With the management expecting consistent Capex levels, Bharti Airtel is anticipated to continue its investments in broadband, enterprise, and data centers. Notably, 4G-related radio Capex is expected to decrease, and the company is actively reducing network costs through the identification of over 2,500 sites for cost reduction.
APL Apollo Tubes:
The company’s incremental production from the Raipur plant is poised to drive higher EBITDA/t. Axis Securities values APL Apollo Tubes at 33x PE of Sep’25 EPS, based on continued demand visibility, arriving at a Target Price of Rs 1,950/share. The stock maintains a Buy rating.
Analysts expect Jyothy Labs to deliver robust Revenue/EBITDA/PAT growth at CAGRs of 13%/25%/25% over FY23-26E, which will elevate the company’s overall return profile. The company’s ROE is projected to rise from 15% in FY23 to 21% in FY26. With a better earnings growth outlook and return profile, the stock appears attractive in the Small to Midcap Consumer space.
Axis Securities believes that KPIT has a resilient business model with strong earnings visibility through long-term contracts with globally leading brands.
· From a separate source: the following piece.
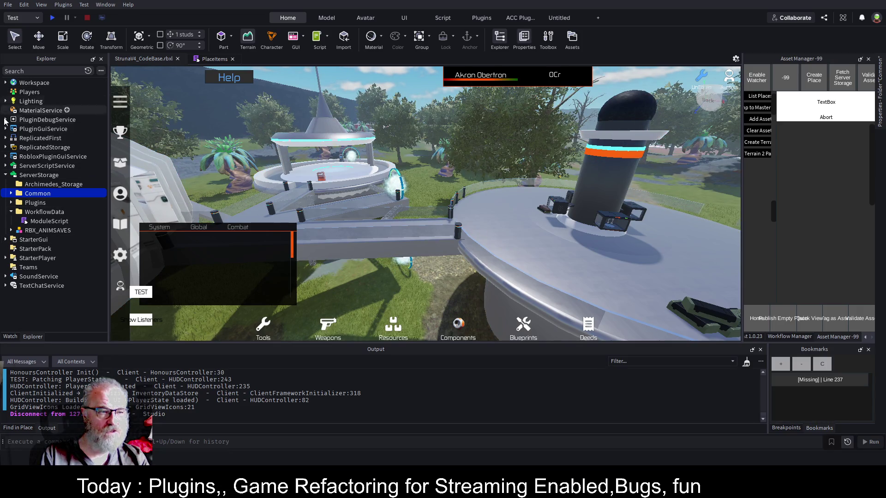
{"action": "left_click", "coordinate": [10, 194]}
The company is well-positioned to capture growth opportunities, driven by robust demand for ER&D spend, client retention for sustainable growth, margin tailwinds, and an expected strong revenue growth of 29% CAGR over FY24E- FY26E.
The bank is expected to sustain its growth momentum following a merger that offers substantial opportunities, including a larger customer base, distribution network, and cross-sell potential to existing HDFC Ltd. customers. The stock is considered reasonably valued and remains below the long-term average.
Astral has increased its advertising spending by 22% and expanded its dealer count. It has diversified its product range, started the sale of paints and sanitaryware, and opened new plants. The company’s HR and technology strategies are being streamlined, and employee strength doubled YoY in FY23.
Ahluwalia Contracts India:
The company exhibits favorable attributes such as a strong and diversified order book, a healthy bidding pipeline, new order inflows, an asset-light model, and emerging opportunities in the construction sector. Axis Securities recommends a Buy rating on the stock with a target price of Rs 770/share, implying a 16% upside from the CMP.
SBI Life Insurance:
SBI Life maintains a leadership position with industry-leading cost ratios. The company’s APE growth and channel productivity are expected to continue their strong performance. Axis Securities recommends a Buy on the stock with a target price of Rs 1,535/share, indicating a 14% upside from the CMP.
These investment choices reflect a mix of growth potential, sector diversification, and strategic positioning, offering investors an array of opportunities in the evolving market landscape for Samvat 2080.